Eine Spalte für Einnahmen und eine für Ausgaben sollte den gesetzlichen
Bestimmungen genügen. Als Hilfe können beispielsweise Bankauszüge
dienen. Zeitliche und sachliche Abgrenzungen sind nicht vorzunehmen.
Einnahmen und Ausgaben werden bei der Zahlung erfasst und somit zu
diesem Zeitpunkt realisiert. Auch die Aufnahme der Vermögenslage kann
mittels geeigneter Unterlagen wie Auszüge, Karteikarten, Listen etc.
erfolgen.
Was spricht dagegen?
Der Gesetzgeber hat weder definiert, was
unter Vermögen zu verstehen ist, noch wie das Vermögen zu bewerten ist.

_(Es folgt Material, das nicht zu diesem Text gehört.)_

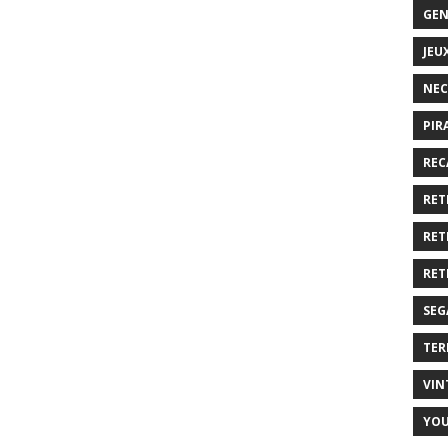
GEN
JEU
NEC
PIR
REC
RET
RET
RET
SEG
TER
VIN
YO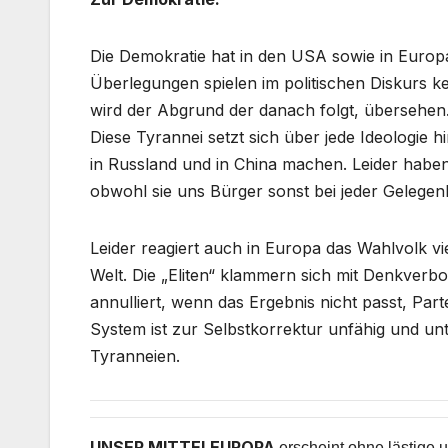
Die Demokratie hat in den USA sowie in Europa
Überlegungen spielen im politischen Diskurs ke
wird der Abgrund der danach folgt, übersehen.
Diese Tyrannei setzt sich über jede Ideologie
in Russland und in China machen. Leider haben 
obwohl sie uns Bürger sonst bei jeder Gelegen
Leider reagiert auch in Europa das Wahlvolk v
Welt. Die „Eliten“ klammern sich mit Denkver
annulliert, wenn das Ergebnis nicht passt, Parte
System ist zur Selbstkorrektur unfähig und un
Tyranneien.
UNSER MITTELEUROPA
erscheint ohne lästige u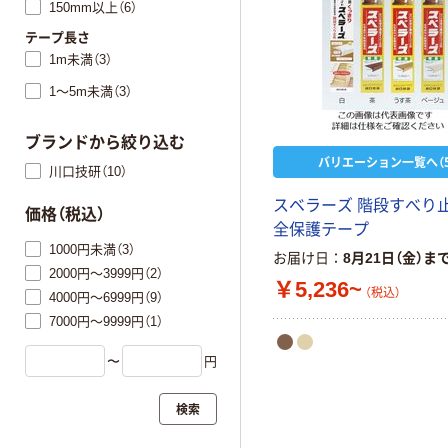
150mm以上（6）
テープ長さ
1m未満（3）
1～5m未満（3）
ブランドから絞り込む
バリエーション一覧へ（5
川口技研（10）
スベラーズ 階段すべり止
価格（税込）
全保護テープ
1000円未満（3）
お届け日
8月21日（金）ま
2000円～3999円（2）
￥5,236~
（税込）
4000円～6999円（9）
7000円～9999円（1）
〜
円
検索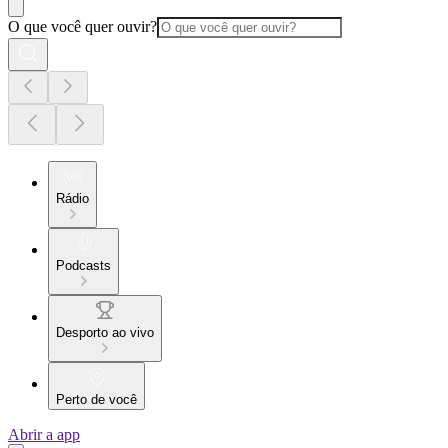
O que você quer ouvir?
Rádio
Podcasts
Desporto ao vivo
Perto de você
Abrir a app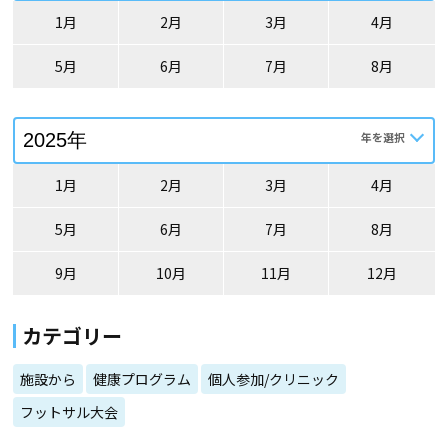
1月
2月
3月
4月
5月
6月
7月
8月
1月
2月
3月
4月
5月
6月
7月
8月
9月
10月
11月
12月
カテゴリー
施設から
健康プログラム
個人参加/クリニック
フットサル大会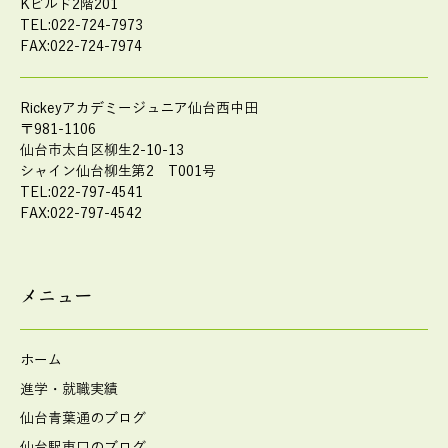
Kビルド2階201
TEL:022-724-7973
FAX:022-724-7974
Rickeyアカデミージュニア仙台西中田
〒981-1106
仙台市太白区柳生2-10-13
シャイン仙台柳生第2 T001号
TEL:022-797-4541
FAX:022-797-4542
メニュー
ホーム
進学・就職実績
仙台青葉通のブログ
仙台駅東口のブログ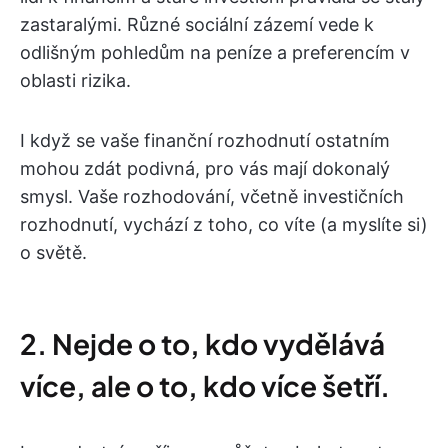
zastaralými. Různé sociální zázemí vede k
odlišným pohledům na peníze a preferencím v
oblasti rizika.
I když se vaše finanční rozhodnutí ostatním
mohou zdát podivná, pro vás mají dokonalý
smysl. Vaše rozhodování, včetně investičních
rozhodnutí, vychází z toho, co víte (a myslíte si)
o světě.
2. Nejde o to, kdo vydělává
více, ale o to, kdo více šetří.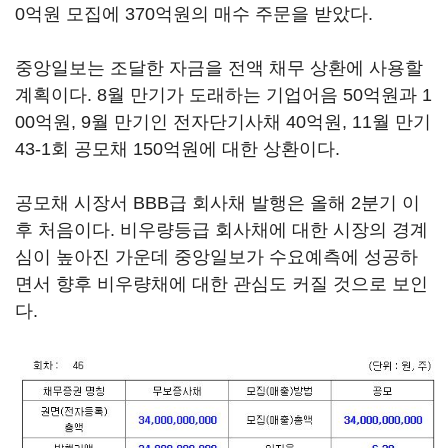
0억원 모집에 370억원의 매수 주문을 받았다.
중앙일보는 조달한 자금을 전액 채무 상환에 사용할
계획이다. 8월 만기가 도래하는 기업어음 50억원과 1
00억원, 9월 만기인 전자단기사채 40억원, 11월 만기
43-1회 공모채 150억원에 대한 상환이다.
공모채 시장서 BBB급 회사채 발행은 올해 2분기 이
후 처음이다. 비우량등급 회사채에 대한 시장의 경계
심이 높아진 가운데 중앙일보가 수요예측에 성공하
면서 향후 비우량채에 대한 관심도 커질 것으로 보인
다.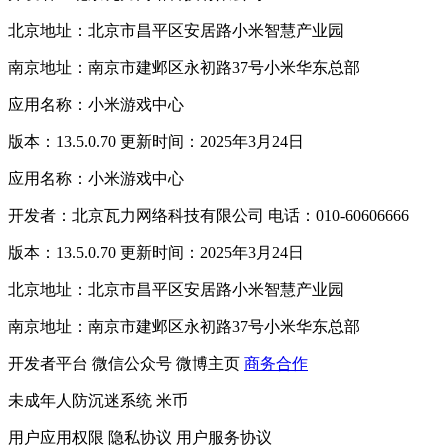
北京地址：北京市昌平区安居路小米智慧产业园
南京地址：南京市建邺区永初路37号小米华东总部
应用名称：小米游戏中心
版本：13.5.0.70 更新时间：2025年3月24日
应用名称：小米游戏中心
开发者：北京瓦力网络科技有限公司 电话：010-60606666
版本：13.5.0.70 更新时间：2025年3月24日
北京地址：北京市昌平区安居路小米智慧产业园
南京地址：南京市建邺区永初路37号小米华东总部
开发者平台
微信公众号
微博主页
商务合作
未成年人防沉迷系统
米币
用户应用权限
隐私协议
用户服务协议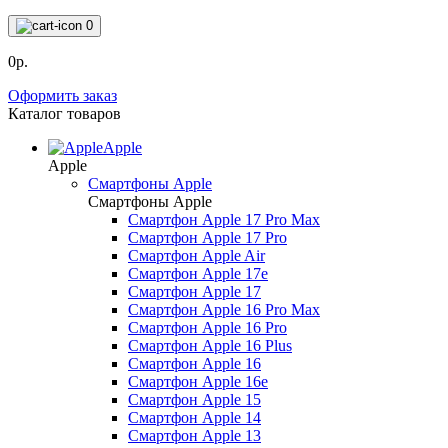
0
0р.
Оформить заказ
Каталог товаров
Apple
Apple
Смартфоны Apple
Смартфоны Apple
Смартфон Apple 17 Pro Max
Смартфон Apple 17 Pro
Смартфон Apple Air
Смартфон Apple 17e
Смартфон Apple 17
Смартфон Apple 16 Pro Max
Смартфон Apple 16 Pro
Смартфон Apple 16 Plus
Смартфон Apple 16
Смартфон Apple 16e
Смартфон Apple 15
Смартфон Apple 14
Смартфон Apple 13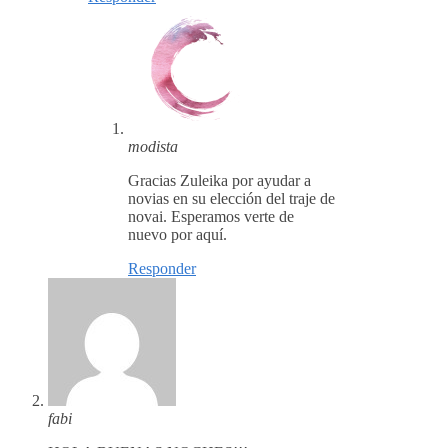
modista
Gracias Zuleika por ayudar a
novias en su elección del traje de
novai. Esperamos verte de
nuevo por aquí.
Responder
fabi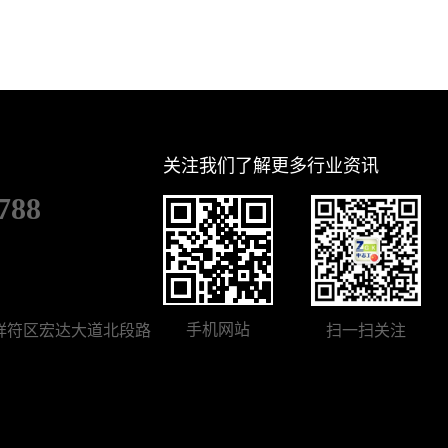
关注我们了解更多行业资讯
788
手机网站
祥符区宏达大道北段路
扫一扫关注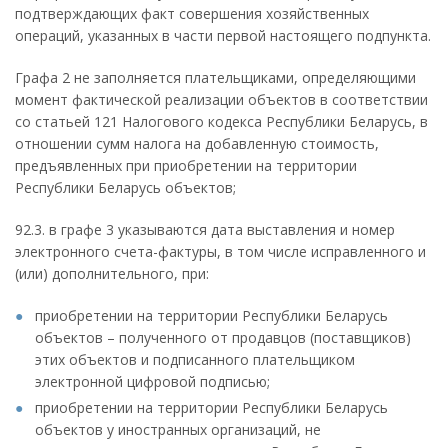
подтверждающих факт совершения хозяйственных
операций, указанных в части первой настоящего подпункта.
Графа 2 не заполняется плательщиками, определяющими
момент фактической реализации объектов в соответствии
со статьей 121 Налогового кодекса Республики Беларусь, в
отношении сумм налога на добавленную стоимость,
предъявленных при приобретении на территории
Республики Беларусь объектов;
92.3. в графе 3 указываются дата выставления и номер
электронного счета-фактуры, в том числе исправленного и
(или) дополнительного, при:
приобретении на территории Республики Беларусь
объектов – полученного от продавцов (поставщиков)
этих объектов и подписанного плательщиком
электронной цифровой подписью;
приобретении на территории Республики Беларусь
объектов у иностранных организаций, не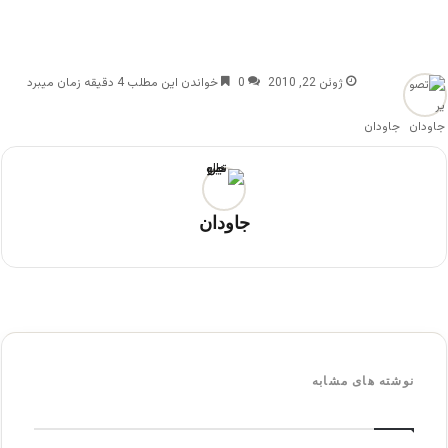
ژوئن 22, 2010
0
خواندن این مطلب 4 دقیقه زمان میبرد
جاودان
جاودان
نوشته های مشابه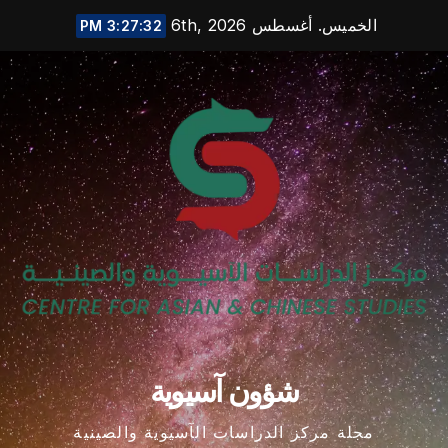
Ski
الخميس. أغسطس 6th, 2026
3:27:33 PM
t
conten
شؤون آسيوية
مجلة مركز الدراسات الآسيوية والصينية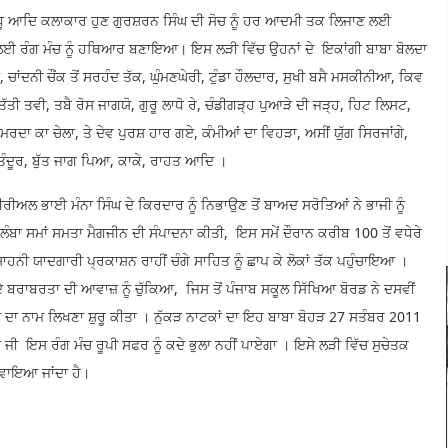
ਿੱਧੂ ਆਦਿ ਕਲਾਕਾਰ ਹੁਣ ਗੁਰਸ਼ਰਨ ਸਿੰਘ ਦੀ ਸੋਚ ਨੂੰ ਹਰ ਆਦਮੀ ਤਕ ਲਿਜਾਣ ਲਈ
ਾ ਲਈ ਰੰਗ ਮੰਚ ਨੂੰ ਹਥਿਆਰ ਬਣਾਇਆ। ਇਸ ਲੜੀ ਵਿੱਚ ਉਹਨਾਂ ਦੇ ਇਕਾਂਗੀ ਬਾਬਾ ਬੋਲਦਾ
 ਚਾਂਦਨੀ ਚੌਂਕ ਤੋਂ ਸਰਹੰਦ ਤੱਕ, ਘੁੰਮਣਘੇਰੀ, ਟੁੰਡਾ ਹੌਲਦਾਰ, ਸੁਖੀ ਬਸੈ ਮਸਕੀਨੀਆ, ਕਿਵ
, ਤੱਤੀ ਤਵੀ, ਤਬੈ ਰੋਸ ਜਾਗਯੋ, ਗੁਰੂ ਲਾਧੋ ਰੇ, ਚੰਡੀਗੜ੍ਹ ਪੁਆੜੇ ਦੀ ਜੜ੍ਹ, ਹਿਟ ਲਿਸਟ,
ਰਦਾ ਕਾ ਚੇਲਾ, ਤੇ ਦੇਵ ਪੁਰਸ਼ ਹਾਰ ਗਏ, ਕੰਮੀਆਂ ਦਾ ਵਿਹੜਾ, ਅਸੀਂ ਯੁੱਗ ਸਿਰਜਾਂਗੇ,
 ਤੰਦੂਰ, ਬੁੱਤ ਜਾਗ ਪਿਆ, ਕਾਕੇ, ਰਾਹਤ ਆਦਿ ।
ਰੀਅਲ ਭਾਈ ਮੰਨਾ ਸਿੰਘ ਦੇ ਕਿਰਦਾਰ ਨੂੰ ਨਿਭਾਉਣ ਤੋਂ ਬਾਅਦ ਸਰੋਤਿਆਂ ਨੇ ਭਾਜੀ ਨੂੰ
ੇ ਲੰਬਾ ਸਮਾਂ ਸਮਤਾ ਮੈਗਜੀਨ ਦੀ ਸੰਪਾਦਨਾ ਕੀਤੀ, ਇਸ ਸਮੇਂ ਦੌਰਾਨ ਕਰੀਬ 100 ਤੋਂ ਵਧੇਰੇ
ਹਨੀ ਯਾਦਗਾਰੀ ਪ੍ਰਕਾਸ਼ਨ ਰਾਹੀਂ ਚੰਗੇ ਸਾਹਿਤ ਨੂੰ ਛਾਪ ਕੇ ਲੋਕਾਂ ਤੱਕ ਪਹੁੰਚਾਇਆ ।
ੇ ਬਰਾਬਰਤਾ ਦੀ ਆਵਾਜ਼ ਨੂੰ ਚੁੱਕਿਆ, ਜਿਸ ਤੋਂ ਪੰਜਾਬ ਸਕੂਲ ਸਿੱਖਿਆ ਬੋਰਡ ਨੇ ਦਸਵੀਂ
ਾਂ ਦਾ ਨਾਮ ਲਿਖਣਾ ਸ਼ੁਰੂ ਕੀਤਾ । ਨੁੱਕੜ ਨਾਟਕਾਂ ਦਾ ਇਹ ਬਾਬਾ ਬੋਹੜ 27 ਸਤੰਬਰ 2011
 ਜੀ ਇਸ ਰੰਗ ਮੰਚ ਰੂਪੀ ਸਫਰ ਨੂੰ ਕਦੇ ਭੁਲਾ ਨਹੀਂ ਪਾਏਗਾ । ਇਸੇ ਲੜੀ ਵਿੱਚ ਸੁਚੇਤਕ
ਰਵਾਇਆ ਜਾਂਦਾ ਹੈ।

Hier muss die Praxis Abhilfe schaffen. Mit Vermögen ist wohl das
Nettovermögen gemeint, also die dem Geschäft zurechenbaren
Vermögenswerte abzüglich Verbindlichkeiten per Stichtag. Die
Herausforderung für die Praxis liegt in der Bewertung des Vermögens. Ist
der jeweilige Tageskurs massgebend? Ist von fortgeführten
Anschaffungswerten auszugehen? Andere Bewertungsmethoden? Sinnvoll ist
es hier wohl, sich an die Bestimmungen der ordentlichen
Buchführungspflicht anzulehnen, was aber wiederum Fachwissen verlangt
und somit dem Gedanken der Erleichterung entgegensteht.
Weiter stellt sich die Frage, wie dem
Wertverzehr auf dem Anlagevermögen Rechnung getragen werden kann. In der
Einnahmen-/Ausgabenrechnung können ja nur geldmässige Zu- und Abflüsse
erfasst werden. Abschreibungen, Wertberichtigungen oder Rückstellungen
können in der einfachen Buchhaltung nicht erfasst werden. Somit wäre
beispielsweise der Kauf eines betrieblichen Autos zum Zeitpunkt der
Zahlung als Ausgabe und somit vollständig in diesem Jahr als Aufwand zu
erfassen. An diesem Punkt sind wir bei einem weiteren Spannungsfeld
angelangt – den Überschneidungen mit den gesetzlichen Bestimmungen des
Steuerrechts.
In den Verhandlungen im Nationalrat zur
Ausarbeitung des neuen Rechnungslegungsrechts ist von Frau Bundesrätin
Eveline Widmer-Schlumpf folgende Aussage vom 20.9.2010 beispielhaft: „Es
ist davon auszugehen, dass die Steuerbehörden mehr als eine
Milchbüchlein-Rechnung verlangen werden. In diesem Sinne liegt mit der
Anhebung der Schwelle auf 500'000 Franken nur eine Scheinerleichterung
für KMU vor“.
Ein weiterer Nachteil der
Milchbüchlein-Rechnung besteht darin, dass keine Bilanz vorliegt und das
Eigenkapital eines Vereins oder einer Stiftung sowie das Privat- und
Kapitalkonto der Gesellschaft(er) in einer Nebenrechnung hergeleitet
werden müssen.
Schlussfolgerung
Die Ausgestaltung des Rechnungswesens ist in
jedem Fall individuell zu betrachten und der Grösse und Komplexität des
Unternehmens sowie den Informationsbedürfnissen der Adressaten
anzupassen. Die Anwendung der Milchbüchlein-Rechnung dürfte in der
Praxis nur bei einfachsten Verhältnissen und nicht-steuerpflichtigen
Vereinen und Stiftungen einfach umsetzbar sein.